OKLAHOMA CITY - Thanks to a last minute veto handed down by Governor Keating, the Oklahoma Horse Racing Commission will not be able to pay for track audits to ensure racing revenue is distributed properly, according to a state legislator.
"Basically, Governor Keating has removed the watchdog in charge of monitoring how wagers, purse money and tax revenues are distributed by the race tracks," said Senator Lewis Long. "The Governor has opened a Pandora's box with the potential for all kinds of mistakes and abuses that could end up costing racing fans, horse owners and taxpayers millions of dollars."
Governor Keating vetoed a $303,000 appropriation for the Oklahoma Horse Racing Commission in the final week of the legislative session. Even though it didn't receive that funding, the commission was still required to fund a state employee pay raise. In order to fulfill that obligation, the commission was forced to cut other parts of its budget, including a $48,000 professional services contract with the State Auditor's office, the entity it has hired to conduct audits of all the pari-mutual tracks in Oklahoma.
"Thanks to Governor Keating, we're just going to have to trust the tracks to keep the books, check for errors and correct mistakes. If a track makes an error, and I understand mistakes are relatively common when you're dealing with millions of dollars and complicated wagering formulas, it's going to cost people money.
"That's not fair to racing fans, horse owners, taxpayers or anyone else who benefits from racing revenues."

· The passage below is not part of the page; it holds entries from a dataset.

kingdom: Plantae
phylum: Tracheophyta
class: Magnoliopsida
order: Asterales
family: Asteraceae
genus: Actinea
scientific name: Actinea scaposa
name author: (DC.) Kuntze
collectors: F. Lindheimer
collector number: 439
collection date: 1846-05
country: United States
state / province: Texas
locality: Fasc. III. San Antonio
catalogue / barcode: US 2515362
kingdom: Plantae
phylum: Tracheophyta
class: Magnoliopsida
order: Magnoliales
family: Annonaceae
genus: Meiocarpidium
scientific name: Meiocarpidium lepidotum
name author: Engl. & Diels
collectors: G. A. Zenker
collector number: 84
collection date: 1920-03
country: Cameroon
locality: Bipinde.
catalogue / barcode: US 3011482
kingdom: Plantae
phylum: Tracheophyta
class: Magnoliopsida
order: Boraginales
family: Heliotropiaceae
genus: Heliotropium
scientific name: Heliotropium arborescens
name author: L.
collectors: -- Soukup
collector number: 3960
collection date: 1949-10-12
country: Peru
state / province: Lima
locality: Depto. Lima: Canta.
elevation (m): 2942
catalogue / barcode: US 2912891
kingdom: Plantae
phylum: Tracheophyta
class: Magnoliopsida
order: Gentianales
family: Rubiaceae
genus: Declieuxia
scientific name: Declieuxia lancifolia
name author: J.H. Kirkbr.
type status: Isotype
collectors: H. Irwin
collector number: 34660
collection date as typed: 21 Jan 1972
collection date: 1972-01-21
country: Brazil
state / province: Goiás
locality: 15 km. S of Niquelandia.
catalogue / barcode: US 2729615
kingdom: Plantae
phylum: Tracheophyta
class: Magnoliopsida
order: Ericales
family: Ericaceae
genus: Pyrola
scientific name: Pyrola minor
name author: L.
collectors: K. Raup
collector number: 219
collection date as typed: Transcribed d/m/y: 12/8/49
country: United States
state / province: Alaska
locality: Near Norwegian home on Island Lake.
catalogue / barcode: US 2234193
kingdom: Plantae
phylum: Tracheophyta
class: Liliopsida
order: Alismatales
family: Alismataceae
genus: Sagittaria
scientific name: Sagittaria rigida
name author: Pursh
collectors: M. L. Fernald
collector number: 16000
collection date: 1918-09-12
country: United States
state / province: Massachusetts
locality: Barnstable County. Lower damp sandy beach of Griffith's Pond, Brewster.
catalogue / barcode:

Under the old contract with the racing commission, the auditor's office provided a daily presence at the tracks, checking the revenue distribution on individual live races and meets as they came in. Distribution mistakes were not uncommon, according to auditors, and could be somewhat large, such as one case where $60,000 was distributed incorrectly. The Oklahoma auditing system had worked so well, in fact, that other states had modeled their pari-mutual tracking systems after Oklahoma's.
"We had a great system in place, until Governor Keating got involved. We need the auditor there to act as a safety net, to catch the mistakes that slip by the tracks. That's why we have auditors in the first place.
"Governor Keating has created a situation where we can't guarantee that racing revenues are being distributed accurately. That's going to make it difficult to convince people, whether they're Oklahomans or out-of-state tourists, that everything is being run on the up and up in our pari-mutual system," said Senator Long.
Since Governor Keating hasn't acted responsibly on pari-mutual racing, the Tulsa-area legislator is urging track owners to pick up the slack left by the veto.
"I would like to see track owners pitch in and pay the state auditor's fee themselves. It would show everyone that they're interested in running a top notch operation, and it would bail us out of another crisis created by Governor Keating," said Senator Long.
If the tracks don't intervene, Senator Long said legislators will try to fix the problem next session.